:: Collection entries ::
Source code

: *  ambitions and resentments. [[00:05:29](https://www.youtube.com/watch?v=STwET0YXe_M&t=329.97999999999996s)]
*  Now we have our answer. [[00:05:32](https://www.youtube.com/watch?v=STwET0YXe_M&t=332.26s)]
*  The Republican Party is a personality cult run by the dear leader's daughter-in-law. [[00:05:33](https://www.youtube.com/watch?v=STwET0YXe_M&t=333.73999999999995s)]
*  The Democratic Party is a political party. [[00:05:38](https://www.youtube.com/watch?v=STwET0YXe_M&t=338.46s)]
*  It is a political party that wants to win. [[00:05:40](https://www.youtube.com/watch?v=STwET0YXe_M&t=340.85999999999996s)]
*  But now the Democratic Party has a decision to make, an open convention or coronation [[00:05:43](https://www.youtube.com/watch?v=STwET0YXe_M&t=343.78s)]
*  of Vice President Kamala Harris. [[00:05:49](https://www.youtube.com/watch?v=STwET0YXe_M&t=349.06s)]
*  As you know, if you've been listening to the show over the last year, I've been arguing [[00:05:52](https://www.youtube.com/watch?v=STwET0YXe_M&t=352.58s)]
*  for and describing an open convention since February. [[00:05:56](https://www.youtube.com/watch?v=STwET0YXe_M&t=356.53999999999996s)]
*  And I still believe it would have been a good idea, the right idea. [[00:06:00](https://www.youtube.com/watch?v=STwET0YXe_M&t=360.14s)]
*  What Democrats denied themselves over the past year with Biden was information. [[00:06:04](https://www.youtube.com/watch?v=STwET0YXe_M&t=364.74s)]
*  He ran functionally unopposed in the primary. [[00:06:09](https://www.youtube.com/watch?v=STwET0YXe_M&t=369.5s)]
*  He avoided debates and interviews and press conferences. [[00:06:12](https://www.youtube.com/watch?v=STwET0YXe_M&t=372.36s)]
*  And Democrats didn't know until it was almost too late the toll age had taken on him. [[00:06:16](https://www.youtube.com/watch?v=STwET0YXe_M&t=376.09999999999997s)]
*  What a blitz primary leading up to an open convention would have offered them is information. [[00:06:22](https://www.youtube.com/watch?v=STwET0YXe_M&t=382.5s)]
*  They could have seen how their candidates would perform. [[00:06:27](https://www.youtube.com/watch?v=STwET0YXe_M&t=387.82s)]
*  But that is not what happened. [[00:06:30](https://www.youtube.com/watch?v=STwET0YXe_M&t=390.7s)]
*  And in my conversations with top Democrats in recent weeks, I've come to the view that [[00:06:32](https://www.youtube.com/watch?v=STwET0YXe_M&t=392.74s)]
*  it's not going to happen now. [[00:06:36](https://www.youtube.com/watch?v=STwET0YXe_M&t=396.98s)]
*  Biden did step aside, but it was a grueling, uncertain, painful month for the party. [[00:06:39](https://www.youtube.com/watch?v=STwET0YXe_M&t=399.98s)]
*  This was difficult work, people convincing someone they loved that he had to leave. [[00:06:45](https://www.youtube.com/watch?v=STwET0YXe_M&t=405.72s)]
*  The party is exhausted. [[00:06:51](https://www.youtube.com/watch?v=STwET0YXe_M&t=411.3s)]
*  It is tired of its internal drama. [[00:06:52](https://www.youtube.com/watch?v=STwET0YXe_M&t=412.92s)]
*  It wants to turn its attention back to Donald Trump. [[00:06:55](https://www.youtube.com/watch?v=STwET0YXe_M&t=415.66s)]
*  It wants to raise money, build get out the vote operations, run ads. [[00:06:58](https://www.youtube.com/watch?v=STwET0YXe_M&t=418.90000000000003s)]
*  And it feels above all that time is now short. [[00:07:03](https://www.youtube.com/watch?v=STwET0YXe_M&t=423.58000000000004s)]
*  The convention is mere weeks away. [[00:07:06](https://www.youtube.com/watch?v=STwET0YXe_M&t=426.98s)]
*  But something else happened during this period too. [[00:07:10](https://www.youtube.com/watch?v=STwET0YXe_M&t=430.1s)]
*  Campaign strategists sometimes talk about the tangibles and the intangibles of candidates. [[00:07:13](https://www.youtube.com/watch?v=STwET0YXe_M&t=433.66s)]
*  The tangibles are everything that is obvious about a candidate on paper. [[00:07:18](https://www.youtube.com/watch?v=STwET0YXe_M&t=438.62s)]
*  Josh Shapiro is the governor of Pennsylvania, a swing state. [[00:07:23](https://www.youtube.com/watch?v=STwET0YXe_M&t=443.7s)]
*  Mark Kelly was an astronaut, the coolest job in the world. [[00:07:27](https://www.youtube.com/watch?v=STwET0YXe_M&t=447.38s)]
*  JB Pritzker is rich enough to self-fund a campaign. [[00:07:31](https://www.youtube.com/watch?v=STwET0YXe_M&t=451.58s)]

:: Exercise requirements ::
Print all of the entries again, exactly as written.

:: Task output ::
Source code

: *  ambitions and resentments. [[00:05:29](https://www.youtube.com/watch?v=STwET0YXe_M&t=329.97999999999996s)]
*  Now we have our answer. [[00:05:32](https://www.youtube.com/watch?v=STwET0YXe_M&t=332.26s)]
*  The Republican Party is a personality cult run by the dear leader's daughter-in-law. [[00:05:33](https://www.youtube.com/watch?v=STwET0YXe_M&t=333.73999999999995s)]
*  The Democratic Party is a political party. [[00:05:38](https://www.youtube.com/watch?v=STwET0YXe_M&t=338.46s)]
*  It is a political party that wants to win. [[00:05:40](https://www.youtube.com/watch?v=STwET0YXe_M&t=340.85999999999996s)]
*  But now the Democratic Party has a decision to make, an open convention or coronation [[00:05:43](https://www.youtube.com/watch?v=STwET0YXe_M&t=343.78s)]
*  of Vice President Kamala Harris. [[00:05:49](https://www.youtube.com/watch?v=STwET0YXe_M&t=349.06s)]
*  As you know, if you've been listening to the show over the last year, I've been arguing [[00:05:52](https://www.youtube.com/watch?v=STwET0YXe_M&t=352.58s)]
*  for and describing an open convention since February. [[00:05:56](https://www.youtube.com/watch?v=STwET0YXe_M&t=356.53999999999996s)]
*  And I still believe it would have been a good idea, the right idea. [[00:06:00](https://www.youtube.com/watch?v=STwET0YXe_M&t=360.14s)]
*  What Democrats denied themselves over the past year with Biden was information. [[00:06:04](https://www.youtube.com/watch?v=STwET0YXe_M&t=364.74s)]
*  He ran functionally unopposed in the primary. [[00:06:09](https://www.youtube.com/watch?v=STwET0YXe_M&t=369.5s)]
*  He avoided debates and interviews and press conferences. [[00:06:12](https://www.youtube.com/watch?v=STwET0YXe_M&t=372.36s)]
*  And Democrats didn't know until it was almost too late the toll age had taken on him. [[00:06:16](https://www.youtube.com/watch?v=STwET0YXe_M&t=376.09999999999997s)]
*  What a blitz primary leading up to an open convention would have offered them is information. [[00:06:22](https://www.youtube.com/watch?v=STwET0YXe_M&t=382.5s)]
*  They could have seen how their candidates would perform. [[00:06:27](https://www.youtube.com/watch?v=STwET0YXe_M&t=387.82s)]
*  But that is not what happened. [[00:06:30](https://www.youtube.com/watch?v=STwET0YXe_M&t=390.7s)]
*  And in my conversations with top Democrats in recent weeks, I've come to the view that [[00:06:32](https://www.youtube.com/watch?v=STwET0YXe_M&t=392.74s)]
*  it's not going to happen now. [[00:06:36](https://www.youtube.com/watch?v=STwET0YXe_M&t=396.98s)]
*  Biden did step aside, but it was a grueling, uncertain, painful month for the party. [[00:06:39](https://www.youtube.com/watch?v=STwET0YXe_M&t=399.98s)]
*  This was difficult work, people convincing someone they loved that he had to leave. [[00:06:45](https://www.youtube.com/watch?v=STwET0YXe_M&t=405.72s)]
*  The party is exhausted. [[00:06:51](https://www.youtube.com/watch?v=STwET0YXe_M&t=411.3s)]
*  It is tired of its internal drama. [[00:06:52](https://www.youtube.com/watch?v=STwET0YXe_M&t=412.92s)]
*  It wants to turn its attention back to Donald Trump. [[00:06:55](https://www.youtube.com/watch?v=STwET0YXe_M&t=415.66s)]
*  It wants to raise money, build get out the vote operations, run ads. [[00:06:58](https://www.youtube.com/watch?v=STwET0YXe_M&t=418.90000000000003s)]
*  And it feels above all that time is now short. [[00:07:03](https://www.youtube.com/watch?v=STwET0YXe_M&t=423.58000000000004s)]
*  The convention is mere weeks away. [[00:07:06](https://www.youtube.com/watch?v=STwET0YXe_M&t=426.98s)]
*  But something else happened during this period too. [[00:07:10](https://www.youtube.com/watch?v=STwET0YXe_M&t=430.1s)]
*  Campaign strategists sometimes talk about the tangibles and the intangibles of candidates. [[00:07:13](https://www.youtube.com/watch?v=STwET0YXe_M&t=433.66s)]
*  The tangibles are everything that is obvious about a candidate on paper. [[00:07:18](https://www.youtube.com/watch?v=STwET0YXe_M&t=438.62s)]
*  Josh Shapiro is the governor of Pennsylvania, a swing state. [[00:07:23](https://www.youtube.com/watch?v=STwET0YXe_M&t=443.7s)]
*  Mark Kelly was an astronaut, the coolest job in the world. [[00:07:27](https://www.youtube.com/watch?v=STwET0YXe_M&t=447.38s)]
*  JB Pritzker is rich enough to self-fund a campaign. [[00:07:31](https://www.youtube.com/watch?v=STwET0YXe_M&t=451.58s)]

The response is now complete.